My period was 3 days late...I took so many tests and they all cam back negative.
I was crushed.
It sounds so silly and so immature to think that I was hurt. There are so many women who try and try for moths, years, and can never have a baby, not one. And here I am with 3 healthy children and I am upset about hoe I didn't get pregnant my first try.
So here we are. I am 2 days into my 2nd cycle of TTC. I am taking a different approach this month. I am going to try and be more calm about the whole process. To keep track of it all yet at the same time not obsess over it all day everyday.
There is a plan. God knows it, not me. And i must let it go. If we are meant to have another blessing in out life it will happen.
Yet that is easier said then done.
Now it begins. My TTC journey. It may be different then others yet it it still mine. And my hope is to help someone else. Whether its another mom of multiples or a first time mom to soon be. I just want to share my story because we are all different. We all have our own path and sometimes it is easier to know that you aren't alone.
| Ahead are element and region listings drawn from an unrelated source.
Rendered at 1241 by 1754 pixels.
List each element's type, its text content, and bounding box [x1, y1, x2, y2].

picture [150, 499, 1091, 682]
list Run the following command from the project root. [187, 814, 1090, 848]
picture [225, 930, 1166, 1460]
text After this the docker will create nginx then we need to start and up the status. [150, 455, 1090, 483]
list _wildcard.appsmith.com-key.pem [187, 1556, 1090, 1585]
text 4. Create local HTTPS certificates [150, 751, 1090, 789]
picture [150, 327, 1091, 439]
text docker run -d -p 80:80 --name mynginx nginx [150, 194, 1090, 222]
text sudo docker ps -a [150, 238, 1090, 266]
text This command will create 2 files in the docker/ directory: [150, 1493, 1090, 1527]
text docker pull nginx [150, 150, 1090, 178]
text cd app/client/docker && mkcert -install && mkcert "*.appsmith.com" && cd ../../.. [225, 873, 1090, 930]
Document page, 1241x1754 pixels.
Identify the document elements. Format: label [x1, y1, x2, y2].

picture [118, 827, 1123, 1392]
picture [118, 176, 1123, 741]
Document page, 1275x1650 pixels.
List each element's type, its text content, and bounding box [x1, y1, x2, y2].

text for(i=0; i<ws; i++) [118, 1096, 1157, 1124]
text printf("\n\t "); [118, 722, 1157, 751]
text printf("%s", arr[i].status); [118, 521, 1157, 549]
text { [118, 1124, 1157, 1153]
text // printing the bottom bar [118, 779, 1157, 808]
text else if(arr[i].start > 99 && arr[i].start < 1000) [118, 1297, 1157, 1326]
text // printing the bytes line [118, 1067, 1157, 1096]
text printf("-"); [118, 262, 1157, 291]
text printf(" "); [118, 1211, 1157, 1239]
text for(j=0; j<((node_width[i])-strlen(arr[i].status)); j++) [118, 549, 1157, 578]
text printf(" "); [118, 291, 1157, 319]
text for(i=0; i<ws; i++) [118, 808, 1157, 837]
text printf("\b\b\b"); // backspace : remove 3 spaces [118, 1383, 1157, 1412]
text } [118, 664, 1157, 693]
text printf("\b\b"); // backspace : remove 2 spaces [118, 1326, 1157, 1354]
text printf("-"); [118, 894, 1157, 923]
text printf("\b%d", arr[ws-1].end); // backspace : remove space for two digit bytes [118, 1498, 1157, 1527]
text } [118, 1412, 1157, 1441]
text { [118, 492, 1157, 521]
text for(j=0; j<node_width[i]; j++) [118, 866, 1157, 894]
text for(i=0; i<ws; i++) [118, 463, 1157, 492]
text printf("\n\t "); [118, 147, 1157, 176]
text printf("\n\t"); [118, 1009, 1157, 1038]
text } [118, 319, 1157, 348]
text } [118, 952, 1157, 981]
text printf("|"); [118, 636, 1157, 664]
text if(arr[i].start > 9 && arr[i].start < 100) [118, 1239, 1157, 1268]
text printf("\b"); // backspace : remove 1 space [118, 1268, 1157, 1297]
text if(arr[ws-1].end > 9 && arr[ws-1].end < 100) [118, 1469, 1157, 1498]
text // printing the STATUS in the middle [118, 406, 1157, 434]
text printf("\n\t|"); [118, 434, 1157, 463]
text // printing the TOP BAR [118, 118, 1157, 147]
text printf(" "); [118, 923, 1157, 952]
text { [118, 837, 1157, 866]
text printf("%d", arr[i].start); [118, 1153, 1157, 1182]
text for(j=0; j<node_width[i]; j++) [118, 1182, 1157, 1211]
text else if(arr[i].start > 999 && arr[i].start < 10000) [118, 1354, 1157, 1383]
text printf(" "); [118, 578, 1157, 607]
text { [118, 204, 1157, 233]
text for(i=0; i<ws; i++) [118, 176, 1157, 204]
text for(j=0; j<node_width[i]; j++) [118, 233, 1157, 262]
I wasn't ready for a long time to add onto our family. Yet the day came that I woke up and was ready. I woke up and knew that I needed one more person in our family to make us complete. It doesn't matter if your are TTC for Baby #1 of Baby #9. You are still opening up your heart and mind and soul to growing your family and that is what is important.
I get these shocked opinions on wanting 4 children. We live in this world now where we have reverted back to "oh i want 2 kids a boy and a girl" But the way I look at it is...the more amazing children I have, the more grandkids i will receive and one day I will get to sit in my home filled with laughter and joy and know it all is there because God blessed me with it. We are all different and we all want different things in life. I know that is so cliche to say, yet I feel like i was meant to be a mom, its my job and my heart and I wouldn't trade it for anything else in the world!!!
Baby dust wishes to all my TTC-ers!!!